PAGE 7
Burns And His School
by
But when sober, there is a sadness about the Scottish muse nowadays– as perhaps there ought to be–and the utterances of hers which ring the truest are laments. We question whether in all Mr. Whitelaw’s collection there is a single modern poem (placing Burns as the transition point between the old and new) which rises so high, or pierces so deep, with all its pastoral simplicity, as Smibert’s “Widow’s Lament.”
Afore the Lammas tide
Had dwin’d the birken tree,
In a’ our water-side,
Nae wife was blest like me:
A kind gudeman, and twa
Sweet bairns were round me here;
But they’re a’ ta’en awa’,
Sin’ the fa’ o’ the year.
Sair trouble cam’ our gate,
And made me, when it cam’,
A bird without a mate,
A ewe without a lamb.
Our hay was yet to maw,
And our corn was yet to shear;
When they a’ dwined awa’,
In the fa’ o’ the year.
I daurna look a-field,
For aye I trow to see,
The form that was a bield
To my wee bairns and me.
But wind, and weet, and snaw,
They never mair can fear,
Sin’ they a’ got the ca’,
In the fa’ o’ the year.
Aft on the hill at e’ens,
I see him ‘mang the ferns,
The lover o’ my teens,
The father o’ my bairns:
For there his plaid I saw,
As gloamin’ aye drew near–
But my a’s now awa’,
Sin’ the fa’ o’ the year.
Our bonnie rigs theirsel’,
Reca’ my waes to mind,
Our puir dumb beasties tell
O’ a’ that I ha’e tyned;
For whae our wheat will saw,
And whae our sheep will shear,
Sin’ my a’ gaed awa’,
In the fa’ o’ the year?
My heart is growing cauld,
And will be caulder still,
And sair sair in the fauld,
Will be the winter’s chill;
For peats were yet to ca’,
Our sheep they were to smear,
When my a’ dwined awa’,
In the fa’ o’ the year.
I ettle whiles to spin,
But wee wee patterin’ feet,
Come rinnin’ out and in,
And then I first maun greet:
I ken its fancy a’
And faster rows the tear,
That my a’ dwined awa’,
In the fa’ o’ the year.
Be kind, O heav’n abune!
To ane sae wae and lane,
An’ tak’ her hamewards sune,
In pity o’ her mane:
Lang ere the March winds blaw,
May she, far far frae here,
Meet them a’ that’s awa’,
Sin’ the fa’ o’ the year.
It seems strange why the man who could write this, who shows, in the minor key of metre, which he has so skilfully chosen, such an instinct for the true music of words, could not have written much more.

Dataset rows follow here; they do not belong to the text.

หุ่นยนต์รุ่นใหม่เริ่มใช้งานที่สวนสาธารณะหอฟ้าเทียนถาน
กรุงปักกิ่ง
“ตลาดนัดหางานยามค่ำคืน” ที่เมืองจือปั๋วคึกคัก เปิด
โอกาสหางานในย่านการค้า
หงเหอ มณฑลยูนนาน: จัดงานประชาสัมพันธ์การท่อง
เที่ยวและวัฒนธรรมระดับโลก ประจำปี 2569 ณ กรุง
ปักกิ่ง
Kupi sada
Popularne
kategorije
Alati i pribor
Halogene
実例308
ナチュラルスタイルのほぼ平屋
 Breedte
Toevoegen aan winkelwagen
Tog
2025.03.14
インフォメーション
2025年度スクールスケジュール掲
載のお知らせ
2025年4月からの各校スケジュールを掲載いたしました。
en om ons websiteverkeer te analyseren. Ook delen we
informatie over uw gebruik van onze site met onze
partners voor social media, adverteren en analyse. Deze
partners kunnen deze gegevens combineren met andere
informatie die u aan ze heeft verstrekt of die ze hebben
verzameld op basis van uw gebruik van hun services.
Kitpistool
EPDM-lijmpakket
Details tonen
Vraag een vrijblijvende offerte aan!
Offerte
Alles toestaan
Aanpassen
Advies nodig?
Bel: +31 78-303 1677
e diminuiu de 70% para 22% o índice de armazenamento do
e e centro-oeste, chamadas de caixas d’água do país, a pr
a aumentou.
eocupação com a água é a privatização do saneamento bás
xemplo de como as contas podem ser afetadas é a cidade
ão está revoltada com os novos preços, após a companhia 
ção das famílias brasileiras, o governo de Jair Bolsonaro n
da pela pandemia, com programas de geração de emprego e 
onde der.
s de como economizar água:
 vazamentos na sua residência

And yet, perhaps, we have ourselves given the reason already. There was not much more to sing about. The fashion of imitating old Jacobite songs is past, the mine now being exhausted, to the great comfort of sincerity and common sense. The peasantry, whose courtship, rich in animal health, yet not over pure and refined, Allan Ramsay sang a hundred years ago, are learning to think, and act, and emigrate, as well as to make love. The age of Theocritus and Bion has given place to–shall we say the age of the Caesars, or the irruption of the barbarians?–and the love-singers of the North are beginning to feel, that if that passion is to retain any longer its rightful place in their popular poetry, it must be spoken of henceforth in words as lofty and refined as those in which the most educated and the most gifted speak of it. Hence, in the transition between the old animalism and the new spiritualism, a jumble of the two elements, not always felicitous; attempts at ambitious description, after Burns’s worst manner; at subjective sentiment, after the worst manner of the world in general; and yet, all the while, a consciousness that there was something worth keeping in the simple objective style of the old school, without which the new thoughtfulness would be hollow, and barren, and windy; and so the two are patched together, “new cloth into an old garment, making the rent worse.” Accordingly, these new songs are universally troubled with the disease of epithets. Ryan’s exquisite “Lass wi’ the Bonny Blue Een,” is utterly spoiled by two offences of this kind.